Because he spoke decent French and was reasonably clean, if shaggy, Duffy had been allowed in the house. But thanks to Esteban's prejudices against Americans, the sheriff's posse had been left on the front steps, chewing and spitting and playing mumblety-peg. If they'd simply run around the corner of the house the minute Buffy yelled, they'd have caught him.

But they didn't. January had bolted across the treedotted strip of land between the big house and the cane beyond Thierry's cottage, when they at last emerged around the corner, riding hell-for-leather on the horses that they'd run to, caught, and mounted. It was a good hundred and fifty feet and January leaned into it, legs driving with all his strength, hoofbeats hammering behind him, and a small corner of his heart zinging with the knowledge that there was no way they could catch him before he reached the cane, and he was right.

He plunged into the cane, slithering through the harsh dark green wall of it, praying he wouldn't tread on a snake. They'd expect him to head for the river. That bought him time, for he veered leftward immediately, inward toward the swamp. Once in the cipriere, he thought, they'd have to separate-and then like High John the Conqueror in the tale, he'd be able to take on both the lion and the bear.

He heard the riders behind him, still trying to drive their horses through the cane-rows. They were crackers, not planters, and had never had the occasion to learn that each row of mature cane was, in effect, a wall. He slithered through two or three, like a flea burrowing in a bale of cotton, then hit one of the narrow paths between ditches and ran, their curses fading behind him.

They'd waste time at that, he thought, before turning inland.

His heart was racing, after a week of slavery wild with freedom and with terror.

Two weeks on Mon Triomphe had given him back his old sense of bearings about distances, too. When he worked his way back through the rows toward what he thought would be about the end of the line of cabins, he found he wasn't far off; just opposite Nancy and Boaz's house, two or three only from the end of the row. At this time of the afternoon, the quarters were empty; everyone in the field, except for the sick and the tiniest children under Pennydip's charge. It was an easy matter to spring over the fence in the last garden in the row, to dart to the well-stocked pig-house, slip his hand under the rafters, and find Harry's rifle.
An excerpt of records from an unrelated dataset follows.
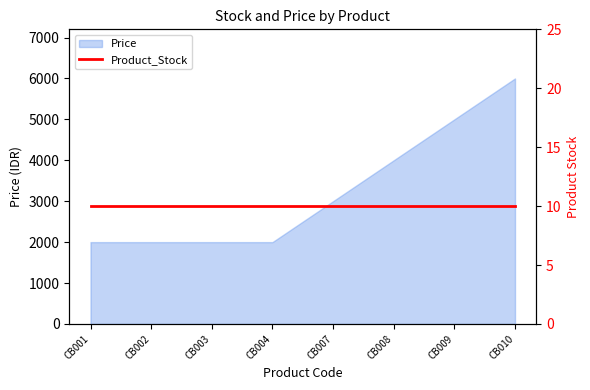

The value at CB001 is 3131. True or false?

False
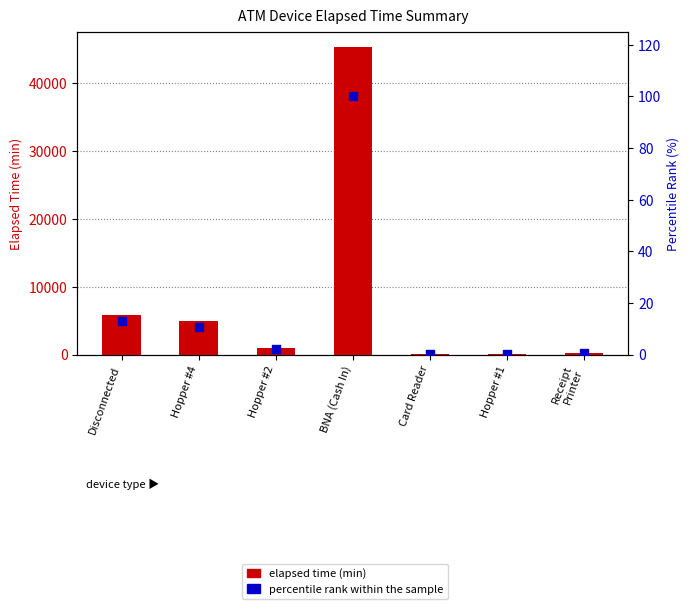

Which series has the widest spread of Y values?

Elapsed time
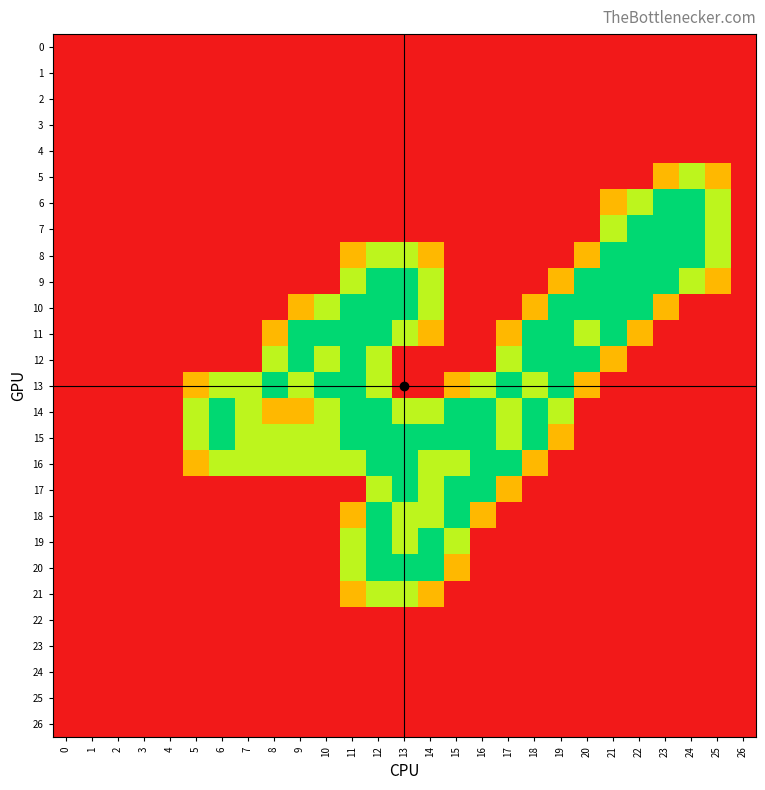

Count the number of categories in the chart.

27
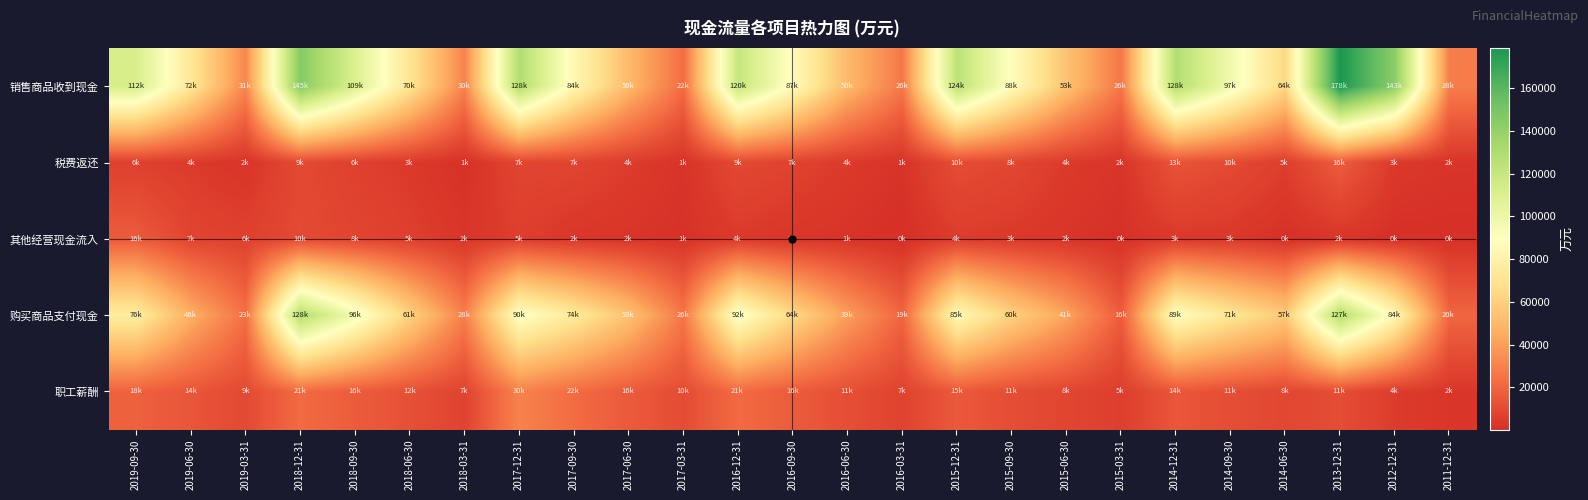

What is the smallest value displayed?

220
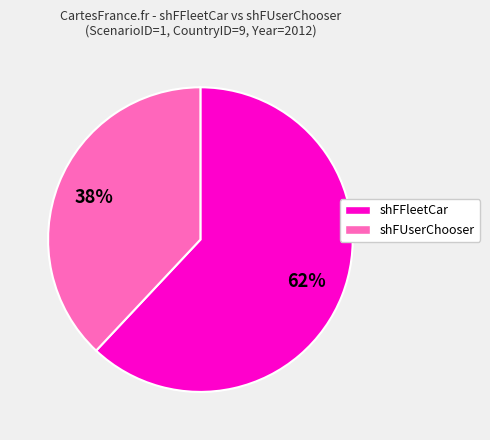

Rank the categories by value from lowest to highest.

shFUserChooser, shFFleetCar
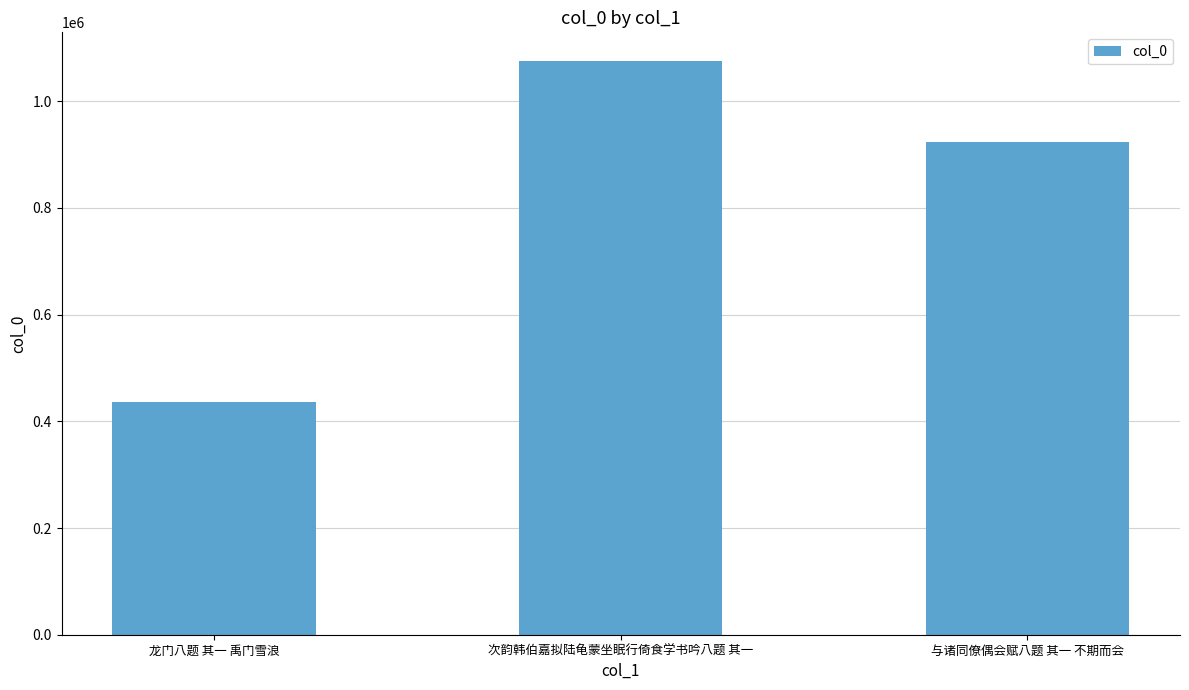

Which has a higher value, 龙门八题 其一 禹门雪浪 or 与诸同僚偶会赋八题 其一 不期而会?

与诸同僚偶会赋八题 其一 不期而会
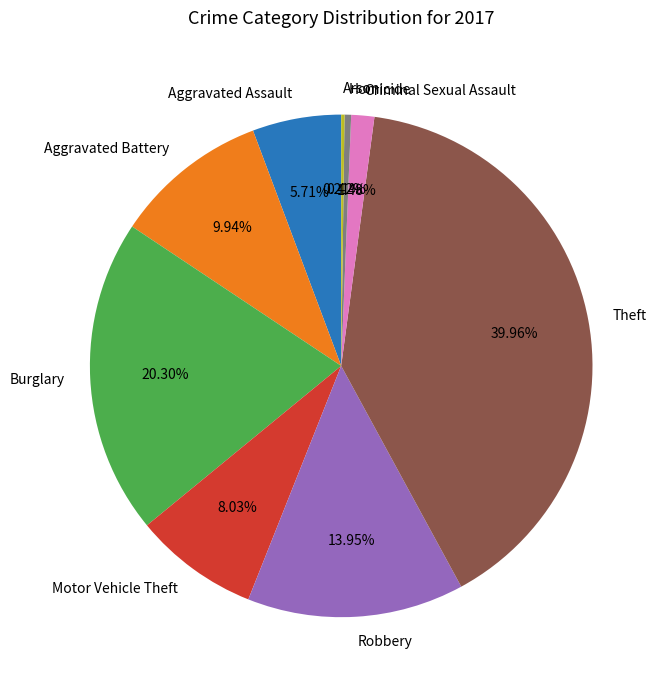

To the nearest percent, what is the average slice percentage?

11%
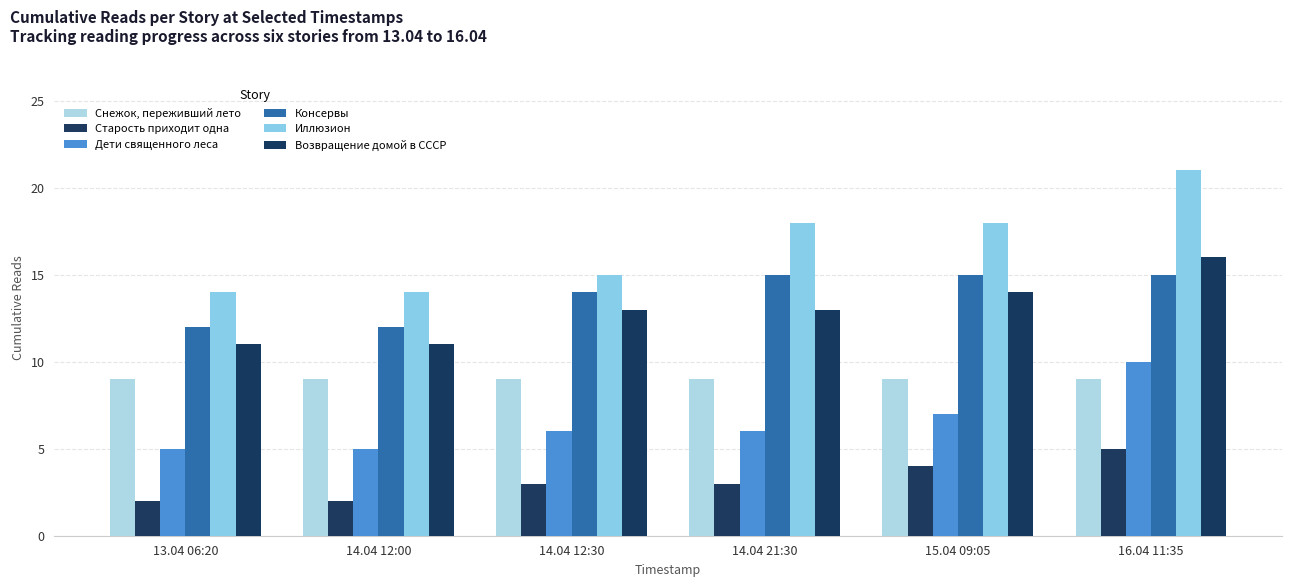

Read the Снежок, переживший лето value at 15.04 09:05.

9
He threw himself under the house, groped in the long weeds there for the boards that covered holes. He was looking for powder and ball, and found none, although he did find a bullet mold and seven or eight small bags of lead scraps such as he'd collected from Arnaud on Daubray. Also three gourds of liquor, a bag of salt, a woman's blue silk dress, and two cane-knives. He took one gourd of liquor and the salt, in case he needed something to trade, but didn't dare stay to hunt more thoroughly. He was thinking very fast, like a hunted animal-aware that they would indeed hunt him like an animal. What he meant to do had to be done swiftly, in the hunt's first rush, before men came in from all over the parish. Already he could hear the voices of the pursuers, far distant and still near the river. But with rumor and fear of rebellion capping three years of accounts of Nat Turner's depredations, it wouldn't be long, he thought, before more men joined them.

He paused only long enough to help himself to the ash-pone and yams Cynthia had laid out under a pot, then slipped back into the cane, and started to run along the rows-Harry's liquor gourd bouncing and knocking against the small of his back. Once the men turned their horses toward the cipriere, they could travel faster than he.